Description of the task:
Each entry must be given again exactly; images do not belong in the copy.

'''

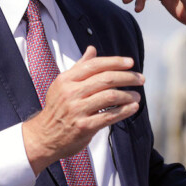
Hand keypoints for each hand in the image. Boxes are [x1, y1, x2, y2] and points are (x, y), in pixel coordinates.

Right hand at [22, 46, 142, 174]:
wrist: (44, 136)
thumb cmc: (57, 108)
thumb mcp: (63, 84)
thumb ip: (80, 67)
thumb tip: (92, 49)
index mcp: (66, 79)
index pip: (95, 65)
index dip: (115, 62)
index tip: (130, 62)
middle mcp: (71, 92)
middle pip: (106, 79)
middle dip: (127, 77)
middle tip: (140, 78)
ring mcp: (77, 110)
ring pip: (110, 96)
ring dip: (128, 95)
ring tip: (136, 95)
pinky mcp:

'''

Your solution:
Hand keypoints for each hand in the image. Boxes are [x1, y1, x2, y2] and points are (x, y), in pixel coordinates.

Right hand at [22, 46, 142, 174]:
wrist: (44, 136)
thumb cmc: (57, 108)
thumb mcp: (63, 84)
thumb ip: (80, 67)
thumb tip: (92, 49)
index mcp: (66, 79)
index pip: (95, 65)
index dip: (115, 62)
index tip: (130, 62)
middle mcp: (71, 92)
middle pip: (106, 79)
middle dip: (127, 77)
middle tip: (140, 78)
ring mcp: (77, 110)
ring pip: (110, 96)
ring dip: (128, 95)
ring tip: (136, 95)
pinky mcp:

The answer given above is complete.